A bill filed in the Illinois state Senate last week aims to remove the option for parents to opt out of vaccinating their children on religious grounds. The legislation would also do away with most medical exemptions for vaccines required to attend schools in the state.
In addition, the bill would allow minors age 14 and older to get a vaccine, “regardless of whether the minor’s parent or guardian consents.”
The legislation was filed last Thursday by Democrat Heather A. Steans, who represents a Senate district encompassing much of Chicago. If the bill passes, it would go into effect on July 1, 2022.
“Earlier this month I filed Senate Bill 3668, which takes action to fight infectious disease by increasing the rate of vaccination in Illinois,” Steans wrote on Facebook on Thursday. “SB 3668 ends the religious exemption for vaccination in Illinois, strengthens our mechanism for determining medical exemptions, and empowers those aged 14 and up to choose to vaccinate.”
The legislation has the backing of the Illinois Department of Public Health, according to spokeswoman Melaney Arnold, the Chicago Tribune reports.

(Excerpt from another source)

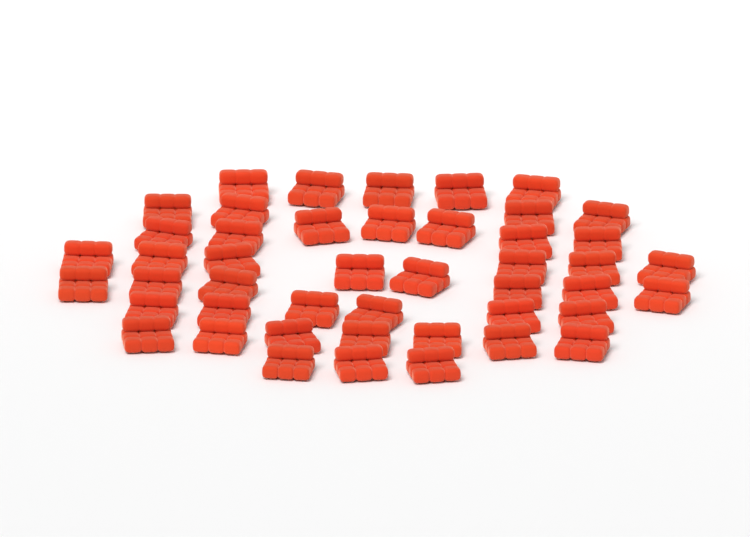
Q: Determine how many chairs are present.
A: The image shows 46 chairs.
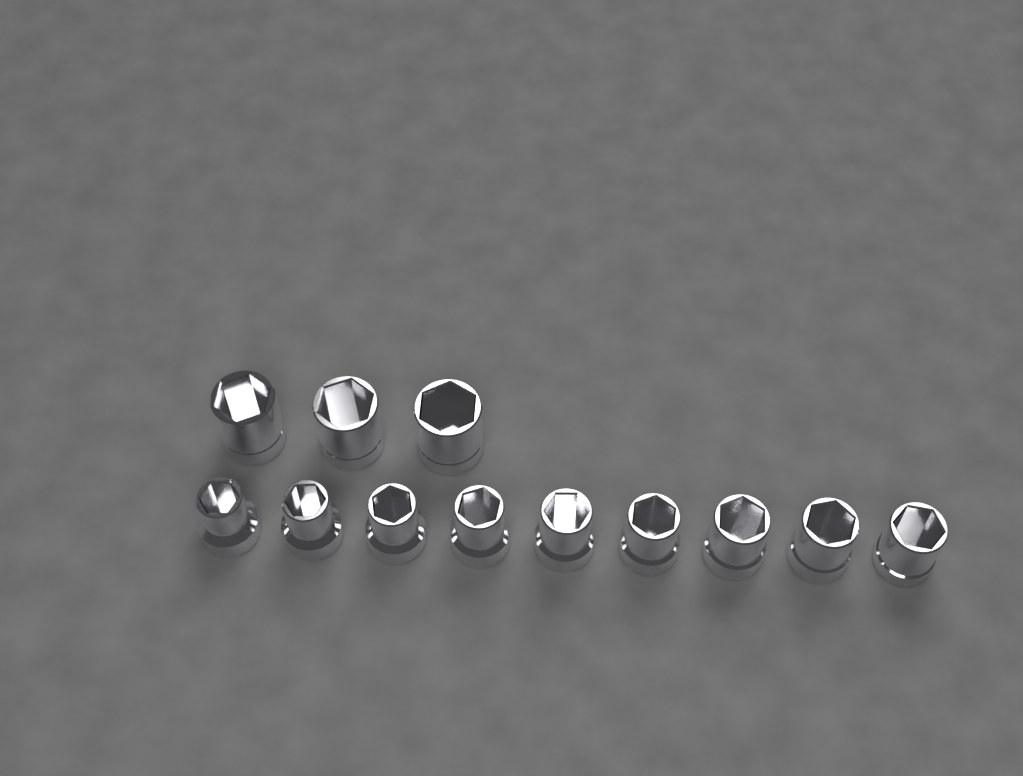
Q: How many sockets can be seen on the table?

The department hopes the bill will increase vaccination rates in the Prairie State “and reduce the risk of severe illness among our most vulnerable populations,” according to the outlet.
Opponents of the bill vehemently disagree with the proposed changes. The Illinois Vaccine Awareness Coalition, a group which regularly advocates against the use of vaccines, posted a call to oppose the bill on its website.
“Please WITHDRAW SB3668 – this bill is unnecessary and discriminatory,” the group wrote as an example of what to say to the bill’s sponsor. “Vaccine exemptions are not the problem, schools failing to collect and submit vaccine record paperwork is the problem…Please focus on the serious record keeping issue and don’t remove religious and parental rights based on misrepresented immunization levels.”
Steans’ bill isn’t the only vaccine-centered legislation to be filed in recent weeks in Illinois.
A bill filed in the Illinois House earlier this month would require students to get the human papillomavirus (HPV) vaccination when they enter the sixth grade. It would also require that students complete the series of HPV vaccinations by the time they enter the ninth grade.
Currently,in the U.S. do not allow non-medical exemptions for vaccines: New York, California, Mississippi, West Virginia and Maine.